_Directions for this task:_ Please write out each entry that follows, keeping it exactly the same.

(Dataset entries)
--- START ---

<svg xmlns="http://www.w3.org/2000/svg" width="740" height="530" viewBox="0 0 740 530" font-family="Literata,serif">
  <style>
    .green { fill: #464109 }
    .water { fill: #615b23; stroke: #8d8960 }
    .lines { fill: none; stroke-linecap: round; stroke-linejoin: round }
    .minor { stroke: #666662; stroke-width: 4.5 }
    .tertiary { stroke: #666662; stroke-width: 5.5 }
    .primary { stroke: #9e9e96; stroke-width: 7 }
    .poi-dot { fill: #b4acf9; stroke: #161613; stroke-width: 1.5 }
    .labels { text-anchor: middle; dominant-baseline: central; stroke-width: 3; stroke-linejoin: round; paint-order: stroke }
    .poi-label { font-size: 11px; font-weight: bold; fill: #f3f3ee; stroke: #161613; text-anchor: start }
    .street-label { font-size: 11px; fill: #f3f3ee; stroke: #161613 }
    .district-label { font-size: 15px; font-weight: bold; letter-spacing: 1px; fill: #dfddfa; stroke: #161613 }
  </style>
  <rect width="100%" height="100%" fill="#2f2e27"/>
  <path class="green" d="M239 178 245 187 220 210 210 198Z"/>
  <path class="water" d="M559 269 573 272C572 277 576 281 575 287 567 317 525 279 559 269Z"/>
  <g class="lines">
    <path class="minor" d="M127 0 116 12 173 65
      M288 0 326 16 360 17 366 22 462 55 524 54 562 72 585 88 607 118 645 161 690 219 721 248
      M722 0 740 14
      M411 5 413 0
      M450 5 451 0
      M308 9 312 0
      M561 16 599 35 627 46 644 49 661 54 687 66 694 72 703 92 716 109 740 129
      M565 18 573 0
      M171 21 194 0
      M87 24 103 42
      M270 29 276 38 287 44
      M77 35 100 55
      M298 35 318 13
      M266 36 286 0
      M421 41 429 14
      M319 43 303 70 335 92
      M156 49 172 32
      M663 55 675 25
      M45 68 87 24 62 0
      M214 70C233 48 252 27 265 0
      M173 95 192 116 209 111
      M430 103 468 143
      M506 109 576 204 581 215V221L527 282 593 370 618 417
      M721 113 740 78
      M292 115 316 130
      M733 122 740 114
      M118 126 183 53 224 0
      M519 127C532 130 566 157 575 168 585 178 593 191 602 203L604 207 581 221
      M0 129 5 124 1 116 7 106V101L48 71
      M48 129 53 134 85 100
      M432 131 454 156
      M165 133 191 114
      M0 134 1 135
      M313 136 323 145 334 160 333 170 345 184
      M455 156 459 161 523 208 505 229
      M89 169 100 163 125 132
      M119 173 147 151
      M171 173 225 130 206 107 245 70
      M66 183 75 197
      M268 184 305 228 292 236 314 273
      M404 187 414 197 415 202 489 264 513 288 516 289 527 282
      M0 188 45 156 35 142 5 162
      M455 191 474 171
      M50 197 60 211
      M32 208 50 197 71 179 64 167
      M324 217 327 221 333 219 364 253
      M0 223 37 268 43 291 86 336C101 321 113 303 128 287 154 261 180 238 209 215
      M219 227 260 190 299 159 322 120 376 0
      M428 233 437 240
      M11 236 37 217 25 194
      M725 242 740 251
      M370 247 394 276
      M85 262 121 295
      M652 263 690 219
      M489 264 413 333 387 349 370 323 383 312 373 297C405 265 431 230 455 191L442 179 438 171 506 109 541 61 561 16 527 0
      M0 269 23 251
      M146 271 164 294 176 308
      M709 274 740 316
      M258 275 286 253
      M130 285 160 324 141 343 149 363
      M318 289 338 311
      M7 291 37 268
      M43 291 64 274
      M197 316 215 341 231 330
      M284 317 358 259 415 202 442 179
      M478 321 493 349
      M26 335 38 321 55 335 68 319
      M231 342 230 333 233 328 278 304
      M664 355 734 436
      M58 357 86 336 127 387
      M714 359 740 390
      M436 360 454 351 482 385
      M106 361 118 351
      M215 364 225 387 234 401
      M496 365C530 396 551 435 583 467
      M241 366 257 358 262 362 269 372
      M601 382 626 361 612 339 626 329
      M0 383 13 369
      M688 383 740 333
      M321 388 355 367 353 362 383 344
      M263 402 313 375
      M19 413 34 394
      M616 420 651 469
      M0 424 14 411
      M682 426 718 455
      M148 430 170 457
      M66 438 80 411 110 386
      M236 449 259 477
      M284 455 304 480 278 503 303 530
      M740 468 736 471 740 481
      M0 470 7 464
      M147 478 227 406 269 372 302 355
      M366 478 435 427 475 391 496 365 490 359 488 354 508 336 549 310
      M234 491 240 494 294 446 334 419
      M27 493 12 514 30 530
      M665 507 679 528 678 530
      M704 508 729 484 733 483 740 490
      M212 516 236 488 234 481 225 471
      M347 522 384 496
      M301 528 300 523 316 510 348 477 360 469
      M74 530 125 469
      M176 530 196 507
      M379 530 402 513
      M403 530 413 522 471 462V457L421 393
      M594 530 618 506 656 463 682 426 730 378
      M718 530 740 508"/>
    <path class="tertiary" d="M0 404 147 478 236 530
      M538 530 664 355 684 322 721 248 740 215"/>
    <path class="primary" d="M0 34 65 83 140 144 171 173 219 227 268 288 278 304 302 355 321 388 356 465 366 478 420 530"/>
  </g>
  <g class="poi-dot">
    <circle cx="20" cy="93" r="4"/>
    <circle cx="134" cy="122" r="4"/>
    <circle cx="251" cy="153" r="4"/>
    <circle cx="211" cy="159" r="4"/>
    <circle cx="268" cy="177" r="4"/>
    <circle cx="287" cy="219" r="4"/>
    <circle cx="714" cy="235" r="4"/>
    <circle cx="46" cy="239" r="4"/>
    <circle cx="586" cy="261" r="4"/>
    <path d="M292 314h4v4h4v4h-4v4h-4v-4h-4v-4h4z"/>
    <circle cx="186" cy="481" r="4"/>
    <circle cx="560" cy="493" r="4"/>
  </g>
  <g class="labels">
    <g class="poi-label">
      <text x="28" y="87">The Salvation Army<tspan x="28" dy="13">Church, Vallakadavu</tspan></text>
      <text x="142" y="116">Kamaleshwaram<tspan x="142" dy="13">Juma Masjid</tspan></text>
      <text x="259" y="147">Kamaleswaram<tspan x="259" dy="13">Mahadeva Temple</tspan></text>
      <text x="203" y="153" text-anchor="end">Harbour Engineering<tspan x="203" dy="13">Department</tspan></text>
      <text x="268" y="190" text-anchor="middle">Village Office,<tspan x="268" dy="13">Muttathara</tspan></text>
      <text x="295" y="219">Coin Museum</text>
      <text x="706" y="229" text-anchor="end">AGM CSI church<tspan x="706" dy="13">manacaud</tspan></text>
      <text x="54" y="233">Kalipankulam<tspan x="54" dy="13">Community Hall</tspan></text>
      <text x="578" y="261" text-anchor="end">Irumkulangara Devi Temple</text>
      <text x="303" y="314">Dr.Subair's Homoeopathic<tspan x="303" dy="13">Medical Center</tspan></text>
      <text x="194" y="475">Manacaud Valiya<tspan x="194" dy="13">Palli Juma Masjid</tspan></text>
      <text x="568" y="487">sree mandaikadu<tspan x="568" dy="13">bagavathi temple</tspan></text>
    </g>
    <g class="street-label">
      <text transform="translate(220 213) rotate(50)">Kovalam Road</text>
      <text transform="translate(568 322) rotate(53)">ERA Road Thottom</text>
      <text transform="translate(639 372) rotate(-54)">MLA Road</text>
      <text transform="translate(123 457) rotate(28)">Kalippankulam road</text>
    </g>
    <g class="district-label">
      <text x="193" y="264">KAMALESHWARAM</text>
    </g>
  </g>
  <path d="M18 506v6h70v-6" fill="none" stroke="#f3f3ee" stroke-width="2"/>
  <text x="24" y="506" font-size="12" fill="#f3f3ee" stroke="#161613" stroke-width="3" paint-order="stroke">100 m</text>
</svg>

--- END ---

_Answer to the problem:_
<svg xmlns="http://www.w3.org/2000/svg" width="740" height="530" viewBox="0 0 740 530" font-family="Literata,serif">
  <style>
    .green { fill: #464109 }
    .water { fill: #615b23; stroke: #8d8960 }
    .lines { fill: none; stroke-linecap: round; stroke-linejoin: round }
    .minor { stroke: #666662; stroke-width: 4.5 }
    .tertiary { stroke: #666662; stroke-width: 5.5 }
    .primary { stroke: #9e9e96; stroke-width: 7 }
    .poi-dot { fill: #b4acf9; stroke: #161613; stroke-width: 1.5 }
    .labels { text-anchor: middle; dominant-baseline: central; stroke-width: 3; stroke-linejoin: round; paint-order: stroke }
    .poi-label { font-size: 11px; font-weight: bold; fill: #f3f3ee; stroke: #161613; text-anchor: start }
    .street-label { font-size: 11px; fill: #f3f3ee; stroke: #161613 }
    .district-label { font-size: 15px; font-weight: bold; letter-spacing: 1px; fill: #dfddfa; stroke: #161613 }
  </style>
  <rect width="100%" height="100%" fill="#2f2e27"/>
  <path class="green" d="M239 178 245 187 220 210 210 198Z"/>
  <path class="water" d="M559 269 573 272C572 277 576 281 575 287 567 317 525 279 559 269Z"/>
  <g class="lines">
    <path class="minor" d="M127 0 116 12 173 65
      M288 0 326 16 360 17 366 22 462 55 524 54 562 72 585 88 607 118 645 161 690 219 721 248
      M722 0 740 14
      M411 5 413 0
      M450 5 451 0
      M308 9 312 0
      M561 16 599 35 627 46 644 49 661 54 687 66 694 72 703 92 716 109 740 129
      M565 18 573 0
      M171 21 194 0
      M87 24 103 42
      M270 29 276 38 287 44
      M77 35 100 55
      M298 35 318 13
      M266 36 286 0
      M421 41 429 14
      M319 43 303 70 335 92
      M156 49 172 32
      M663 55 675 25
      M45 68 87 24 62 0
      M214 70C233 48 252 27 265 0
      M173 95 192 116 209 111
      M430 103 468 143
      M506 109 576 204 581 215V221L527 282 593 370 618 417
      M721 113 740 78
      M292 115 316 130
      M733 122 740 114
      M118 126 183 53 224 0
      M519 127C532 130 566 157 575 168 585 178 593 191 602 203L604 207 581 221
      M0 129 5 124 1 116 7 106V101L48 71
      M48 129 53 134 85 100
      M432 131 454 156
      M165 133 191 114
      M0 134 1 135
      M313 136 323 145 334 160 333 170 345 184
      M455 156 459 161 523 208 505 229
      M89 169 100 163 125 132
      M119 173 147 151
      M171 173 225 130 206 107 245 70
      M66 183 75 197
      M268 184 305 228 292 236 314 273
      M404 187 414 197 415 202 489 264 513 288 516 289 527 282
      M0 188 45 156 35 142 5 162
      M455 191 474 171
      M50 197 60 211
      M32 208 50 197 71 179 64 167
      M324 217 327 221 333 219 364 253
      M0 223 37 268 43 291 86 336C101 321 113 303 128 287 154 261 180 238 209 215
      M219 227 260 190 299 159 322 120 376 0
      M428 233 437 240
      M11 236 37 217 25 194
      M725 242 740 251
      M370 247 394 276
      M85 262 121 295
      M652 263 690 219
      M489 264 413 333 387 349 370 323 383 312 373 297C405 265 431 230 455 191L442 179 438 171 506 109 541 61 561 16 527 0
      M0 269 23 251
      M146 271 164 294 176 308
      M709 274 740 316
      M258 275 286 253
      M130 285 160 324 141 343 149 363
      M318 289 338 311
      M7 291 37 268
      M43 291 64 274
      M197 316 215 341 231 330
      M284 317 358 259 415 202 442 179
      M478 321 493 349
      M26 335 38 321 55 335 68 319
      M231 342 230 333 233 328 278 304
      M664 355 734 436
      M58 357 86 336 127 387
      M714 359 740 390
      M436 360 454 351 482 385
      M106 361 118 351
      M215 364 225 387 234 401
      M496 365C530 396 551 435 583 467
      M241 366 257 358 262 362 269 372
      M601 382 626 361 612 339 626 329
      M0 383 13 369
      M688 383 740 333
      M321 388 355 367 353 362 383 344
      M263 402 313 375
      M19 413 34 394
      M616 420 651 469
      M0 424 14 411
      M682 426 718 455
      M148 430 170 457
      M66 438 80 411 110 386
      M236 449 259 477
      M284 455 304 480 278 503 303 530
      M740 468 736 471 740 481
      M0 470 7 464
      M147 478 227 406 269 372 302 355
      M366 478 435 427 475 391 496 365 490 359 488 354 508 336 549 310
      M234 491 240 494 294 446 334 419
      M27 493 12 514 30 530
      M665 507 679 528 678 530
      M704 508 729 484 733 483 740 490
      M212 516 236 488 234 481 225 471
      M347 522 384 496
      M301 528 300 523 316 510 348 477 360 469
      M74 530 125 469
      M176 530 196 507
      M379 530 402 513
      M403 530 413 522 471 462V457L421 393
      M594 530 618 506 656 463 682 426 730 378
      M718 530 740 508"/>
    <path class="tertiary" d="M0 404 147 478 236 530
      M538 530 664 355 684 322 721 248 740 215"/>
    <path class="primary" d="M0 34 65 83 140 144 171 173 219 227 268 288 278 304 302 355 321 388 356 465 366 478 420 530"/>
  </g>
  <g class="poi-dot">
    <circle cx="20" cy="93" r="4"/>
    <circle cx="134" cy="122" r="4"/>
    <circle cx="251" cy="153" r="4"/>
    <circle cx="211" cy="159" r="4"/>
    <circle cx="268" cy="177" r="4"/>
    <circle cx="287" cy="219" r="4"/>
    <circle cx="714" cy="235" r="4"/>
    <circle cx="46" cy="239" r="4"/>
    <circle cx="586" cy="261" r="4"/>
    <path d="M292 314h4v4h4v4h-4v4h-4v-4h-4v-4h4z"/>
    <circle cx="186" cy="481" r="4"/>
    <circle cx="560" cy="493" r="4"/>
  </g>
  <g class="labels">
    <g class="poi-label">
      <text x="28" y="87">The Salvation Army<tspan x="28" dy="13">Church, Vallakadavu</tspan></text>
      <text x="142" y="116">Kamaleshwaram<tspan x="142" dy="13">Juma Masjid</tspan></text>
      <text x="259" y="147">Kamaleswaram<tspan x="259" dy="13">Mahadeva Temple</tspan></text>
      <text x="203" y="153" text-anchor="end">Harbour Engineering<tspan x="203" dy="13">Department</tspan></text>
      <text x="268" y="190" text-anchor="middle">Village Office,<tspan x="268" dy="13">Muttathara</tspan></text>
      <text x="295" y="219">Coin Museum</text>
      <text x="706" y="229" text-anchor="end">AGM CSI church<tspan x="706" dy="13">manacaud</tspan></text>
      <text x="54" y="233">Kalipankulam<tspan x="54" dy="13">Community Hall</tspan></text>
      <text x="578" y="261" text-anchor="end">Irumkulangara Devi Temple</text>
      <text x="303" y="314">Dr.Subair's Homoeopathic<tspan x="303" dy="13">Medical Center</tspan></text>
      <text x="194" y="475">Manacaud Valiya<tspan x="194" dy="13">Palli Juma Masjid</tspan></text>
      <text x="568" y="487">sree mandaikadu<tspan x="568" dy="13">bagavathi temple</tspan></text>
    </g>
    <g class="street-label">
      <text transform="translate(220 213) rotate(50)">Kovalam Road</text>
      <text transform="translate(568 322) rotate(53)">ERA Road Thottom</text>
      <text transform="translate(639 372) rotate(-54)">MLA Road</text>
      <text transform="translate(123 457) rotate(28)">Kalippankulam road</text>
    </g>
    <g class="district-label">
      <text x="193" y="264">KAMALESHWARAM</text>
    </g>
  </g>
  <path d="M18 506v6h70v-6" fill="none" stroke="#f3f3ee" stroke-width="2"/>
  <text x="24" y="506" font-size="12" fill="#f3f3ee" stroke="#161613" stroke-width="3" paint-order="stroke">100 m</text>
</svg>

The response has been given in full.